Masks were required upon entrance to the UN headquarters (though the mandate wasn’t necessarily widely respected), and the delegations had to reduce their sizes to avoid overcrowding the venues. But in the many high-profile meetings and side gatherings that filled up the year’s biggest development conference, covid was often spoken of in the past tense, as a challenge that had been overcome that had caused important setbacks, but not as a main issue of current concern.

But while the new omicron-specific vaccine is administered in the global north—the fourth, or even fifth covid shot for many—only 16% of low-income country populations have completed the first round of immunization against the virus.

This is largely a consequence of vaccine inequality—and yet the subject was largely absent from the agenda.

Who has moved on from covid?

It’s fitting that the meetings happened in the US, where president Joe Biden declared the pandemic over even as the country continues to see around 500 covid deaths a day.
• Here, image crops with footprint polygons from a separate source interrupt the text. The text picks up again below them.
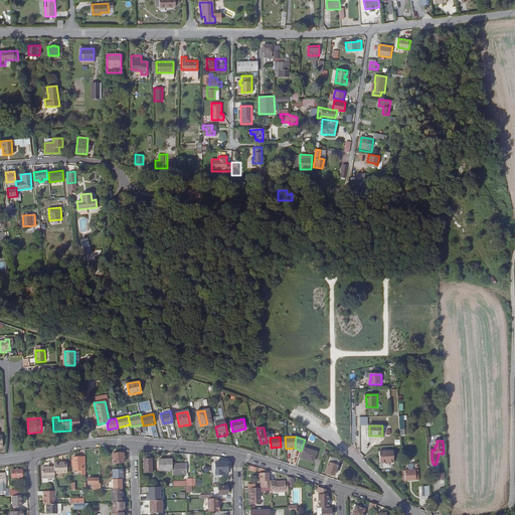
[(304,448),(303,453),(304,453),(302,458),(314,463),(317,452),(304,448)]
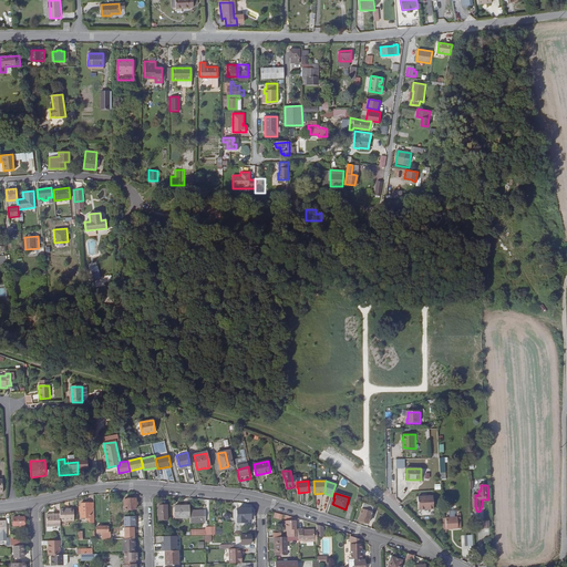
[(433,511),(433,496),(419,497),(420,511),(433,511)]
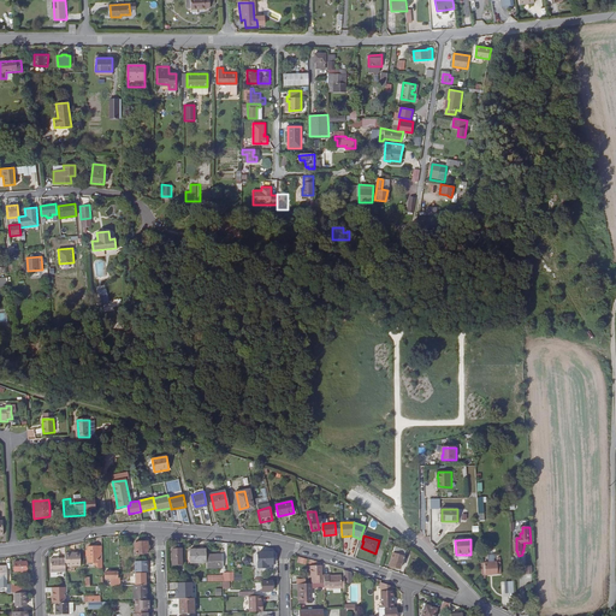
[(136,542),(136,554),(148,554),(148,542),(136,542)]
The absence of conversations about vaccine equality signals a collective “moving on” from covid that mirrors the way the pandemic was handled by the international community, focusing disproportionately on the reality in wealthy nations, and ignoring the situation elsewhere in the world.

The only exception was an event on equitable access to vaccines organized by the UN Secretary General on Friday, Sept. 23 in the afternoon (or, when the attention to the UNGA is already fading); but the UN has arguably already done all it could to encourage vaccine equality, and the event didn’t feature countries or organizations, such as members of the EU that are opposing the patent waiver on covid technologies, that could put the UN’s recommendations into action.
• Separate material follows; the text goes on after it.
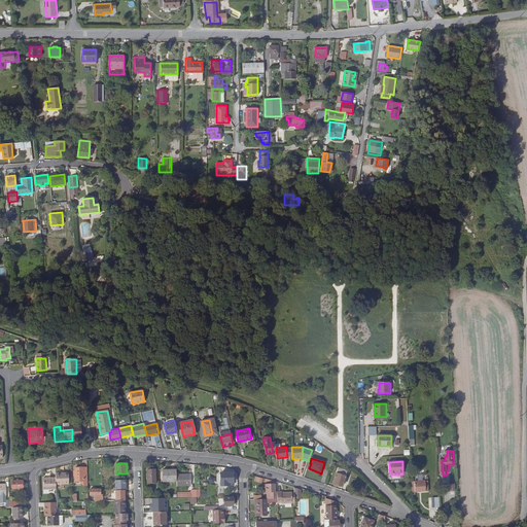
[(89,485),(88,467),(84,467),(79,467),(77,467),(75,467),(75,472),(74,472),(74,476),(75,475),(75,480),(81,480),(81,482),(84,485),(89,485)]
Otherwise, throughout the week, the occasional mention of covid vaccine equality in the week’s events was due only to outspoken participants, such as World Health Organization (WHO) special envoy Ayoade Alakija, UNAIDS director Winnie Byanyima, or Maria Elena Bottazzi, the researcher who co-developed the low-cost, patent-free covid vaccine Corbevax.

Plenty of panels discussed pandemic preparedness, or the need for African countries to make their own therapeutics and medications—one of the conference’s most-heard statistics was that less than 1% of Africa’s vaccines are locally made. But those conversations seemed premature, and rang a bit hollow as global powers seemed to have skipped ahead of the current crisis, without showing much interest in filling the vaccination gap, nor in preparing the international cooperation field to make the next pandemic less unequal than the current one.